* Data shown
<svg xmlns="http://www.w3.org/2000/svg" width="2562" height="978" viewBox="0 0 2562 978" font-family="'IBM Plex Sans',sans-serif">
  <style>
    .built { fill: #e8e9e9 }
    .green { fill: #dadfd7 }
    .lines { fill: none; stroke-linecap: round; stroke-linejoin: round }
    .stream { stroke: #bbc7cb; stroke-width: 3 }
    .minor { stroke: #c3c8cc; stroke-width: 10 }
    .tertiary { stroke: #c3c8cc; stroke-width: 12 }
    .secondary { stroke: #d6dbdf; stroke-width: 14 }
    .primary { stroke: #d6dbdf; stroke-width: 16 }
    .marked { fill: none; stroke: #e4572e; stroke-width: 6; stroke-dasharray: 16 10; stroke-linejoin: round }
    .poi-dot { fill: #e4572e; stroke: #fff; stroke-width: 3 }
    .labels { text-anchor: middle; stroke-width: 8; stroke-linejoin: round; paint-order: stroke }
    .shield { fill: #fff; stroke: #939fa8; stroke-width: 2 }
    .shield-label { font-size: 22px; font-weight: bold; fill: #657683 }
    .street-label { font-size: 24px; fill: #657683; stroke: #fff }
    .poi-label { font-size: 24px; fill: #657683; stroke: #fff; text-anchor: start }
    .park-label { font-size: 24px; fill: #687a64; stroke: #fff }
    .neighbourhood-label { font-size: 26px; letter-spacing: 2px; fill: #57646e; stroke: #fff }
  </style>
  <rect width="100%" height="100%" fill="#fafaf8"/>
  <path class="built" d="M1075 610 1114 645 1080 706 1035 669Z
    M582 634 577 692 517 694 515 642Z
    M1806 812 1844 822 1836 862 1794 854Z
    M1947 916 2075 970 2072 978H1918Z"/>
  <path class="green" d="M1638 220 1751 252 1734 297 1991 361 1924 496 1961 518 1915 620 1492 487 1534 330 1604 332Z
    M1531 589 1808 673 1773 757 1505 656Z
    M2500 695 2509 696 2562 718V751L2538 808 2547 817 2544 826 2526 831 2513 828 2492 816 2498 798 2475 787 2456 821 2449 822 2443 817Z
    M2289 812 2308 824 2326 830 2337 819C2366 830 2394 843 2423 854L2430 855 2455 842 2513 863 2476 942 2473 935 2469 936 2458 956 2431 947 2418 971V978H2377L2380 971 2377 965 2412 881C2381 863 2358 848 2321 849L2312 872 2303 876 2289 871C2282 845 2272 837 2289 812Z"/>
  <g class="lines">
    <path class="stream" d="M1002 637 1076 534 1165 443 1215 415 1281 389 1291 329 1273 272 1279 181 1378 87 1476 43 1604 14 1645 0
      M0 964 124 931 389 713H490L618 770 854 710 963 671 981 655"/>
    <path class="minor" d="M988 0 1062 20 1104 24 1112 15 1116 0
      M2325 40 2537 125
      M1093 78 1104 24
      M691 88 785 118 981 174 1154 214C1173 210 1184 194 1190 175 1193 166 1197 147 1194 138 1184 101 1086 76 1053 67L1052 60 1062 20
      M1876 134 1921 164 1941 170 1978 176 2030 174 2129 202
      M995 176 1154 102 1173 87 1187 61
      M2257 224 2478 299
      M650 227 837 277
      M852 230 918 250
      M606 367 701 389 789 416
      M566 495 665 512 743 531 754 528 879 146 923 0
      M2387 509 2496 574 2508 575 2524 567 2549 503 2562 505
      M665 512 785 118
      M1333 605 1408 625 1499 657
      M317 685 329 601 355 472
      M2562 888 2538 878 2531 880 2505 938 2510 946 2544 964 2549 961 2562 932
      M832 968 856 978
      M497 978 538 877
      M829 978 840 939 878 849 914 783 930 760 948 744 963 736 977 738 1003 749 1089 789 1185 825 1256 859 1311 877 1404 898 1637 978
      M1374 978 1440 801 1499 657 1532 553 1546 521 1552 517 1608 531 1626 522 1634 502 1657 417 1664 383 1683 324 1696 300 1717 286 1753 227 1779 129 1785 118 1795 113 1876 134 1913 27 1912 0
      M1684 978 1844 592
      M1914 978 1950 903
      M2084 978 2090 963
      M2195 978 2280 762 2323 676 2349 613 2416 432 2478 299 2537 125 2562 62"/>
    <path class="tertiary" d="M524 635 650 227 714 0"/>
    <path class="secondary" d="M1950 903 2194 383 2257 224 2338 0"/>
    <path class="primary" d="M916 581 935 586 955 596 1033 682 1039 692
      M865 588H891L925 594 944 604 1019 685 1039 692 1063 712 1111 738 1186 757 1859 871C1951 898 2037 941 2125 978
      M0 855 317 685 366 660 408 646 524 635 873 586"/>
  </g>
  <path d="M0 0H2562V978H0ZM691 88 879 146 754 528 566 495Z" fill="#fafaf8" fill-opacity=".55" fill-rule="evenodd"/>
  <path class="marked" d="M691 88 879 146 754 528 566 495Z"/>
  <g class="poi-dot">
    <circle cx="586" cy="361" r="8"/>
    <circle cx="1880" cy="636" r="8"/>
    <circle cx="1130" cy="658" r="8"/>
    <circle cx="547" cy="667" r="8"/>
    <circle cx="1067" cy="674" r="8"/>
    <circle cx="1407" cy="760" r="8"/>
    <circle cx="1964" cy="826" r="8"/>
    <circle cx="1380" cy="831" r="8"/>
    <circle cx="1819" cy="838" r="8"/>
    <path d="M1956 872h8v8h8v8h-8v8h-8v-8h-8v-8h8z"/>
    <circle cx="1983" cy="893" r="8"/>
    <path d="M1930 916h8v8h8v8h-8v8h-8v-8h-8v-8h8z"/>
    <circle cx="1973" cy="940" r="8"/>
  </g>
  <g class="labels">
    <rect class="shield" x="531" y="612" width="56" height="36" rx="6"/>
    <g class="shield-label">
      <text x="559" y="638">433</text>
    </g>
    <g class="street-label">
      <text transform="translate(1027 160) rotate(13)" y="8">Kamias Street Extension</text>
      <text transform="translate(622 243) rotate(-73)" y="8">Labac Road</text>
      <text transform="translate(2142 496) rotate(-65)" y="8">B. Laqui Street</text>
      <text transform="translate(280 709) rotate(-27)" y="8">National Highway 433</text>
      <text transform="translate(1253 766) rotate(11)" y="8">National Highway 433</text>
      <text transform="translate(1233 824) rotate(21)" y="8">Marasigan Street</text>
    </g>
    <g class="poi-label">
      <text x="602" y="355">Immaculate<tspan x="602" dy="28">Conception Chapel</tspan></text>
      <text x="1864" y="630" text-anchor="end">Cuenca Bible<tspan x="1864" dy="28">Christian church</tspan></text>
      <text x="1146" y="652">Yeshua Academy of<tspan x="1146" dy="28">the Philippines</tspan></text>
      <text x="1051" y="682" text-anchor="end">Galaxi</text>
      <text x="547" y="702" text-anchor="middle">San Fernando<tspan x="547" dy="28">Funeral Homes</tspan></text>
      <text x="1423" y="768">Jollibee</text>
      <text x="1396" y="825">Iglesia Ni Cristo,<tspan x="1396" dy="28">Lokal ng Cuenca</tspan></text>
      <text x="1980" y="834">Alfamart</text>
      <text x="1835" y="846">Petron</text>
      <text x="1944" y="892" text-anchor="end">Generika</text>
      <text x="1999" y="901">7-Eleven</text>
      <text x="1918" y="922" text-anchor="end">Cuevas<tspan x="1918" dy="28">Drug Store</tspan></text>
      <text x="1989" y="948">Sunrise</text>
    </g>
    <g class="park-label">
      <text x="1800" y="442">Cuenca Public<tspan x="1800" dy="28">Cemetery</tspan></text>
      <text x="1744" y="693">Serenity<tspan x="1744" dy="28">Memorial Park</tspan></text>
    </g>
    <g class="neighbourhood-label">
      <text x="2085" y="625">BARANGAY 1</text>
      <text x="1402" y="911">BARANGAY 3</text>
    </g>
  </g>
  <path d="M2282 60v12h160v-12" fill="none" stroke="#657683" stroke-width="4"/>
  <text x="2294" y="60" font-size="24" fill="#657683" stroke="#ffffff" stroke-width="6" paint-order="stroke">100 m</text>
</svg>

* Exercise description
Only the lines above starting with the one with "22px; font-weight: bold;" and going through the one with "M1093 78 1104 24" are to be copied, word for word and with both ends kept.

* Reply to the exercise
    .shield-label { font-size: 22px; font-weight: bold; fill: #657683 }
    .street-label { font-size: 24px; fill: #657683; stroke: #fff }
    .poi-label { font-size: 24px; fill: #657683; stroke: #fff; text-anchor: start }
    .park-label { font-size: 24px; fill: #687a64; stroke: #fff }
    .neighbourhood-label { font-size: 26px; letter-spacing: 2px; fill: #57646e; stroke: #fff }
  </style>
  <rect width="100%" height="100%" fill="#fafaf8"/>
  <path class="built" d="M1075 610 1114 645 1080 706 1035 669Z
    M582 634 577 692 517 694 515 642Z
    M1806 812 1844 822 1836 862 1794 854Z
    M1947 916 2075 970 2072 978H1918Z"/>
  <path class="green" d="M1638 220 1751 252 1734 297 1991 361 1924 496 1961 518 1915 620 1492 487 1534 330 1604 332Z
    M1531 589 1808 673 1773 757 1505 656Z
    M2500 695 2509 696 2562 718V751L2538 808 2547 817 2544 826 2526 831 2513 828 2492 816 2498 798 2475 787 2456 821 2449 822 2443 817Z
    M2289 812 2308 824 2326 830 2337 819C2366 830 2394 843 2423 854L2430 855 2455 842 2513 863 2476 942 2473 935 2469 936 2458 956 2431 947 2418 971V978H2377L2380 971 2377 965 2412 881C2381 863 2358 848 2321 849L2312 872 2303 876 2289 871C2282 845 2272 837 2289 812Z"/>
  <g class="lines">
    <path class="stream" d="M1002 637 1076 534 1165 443 1215 415 1281 389 1291 329 1273 272 1279 181 1378 87 1476 43 1604 14 1645 0
      M0 964 124 931 389 713H490L618 770 854 710 963 671 981 655"/>
    <path class="minor" d="M988 0 1062 20 1104 24 1112 15 1116 0
      M2325 40 2537 125
      M1093 78 1104 24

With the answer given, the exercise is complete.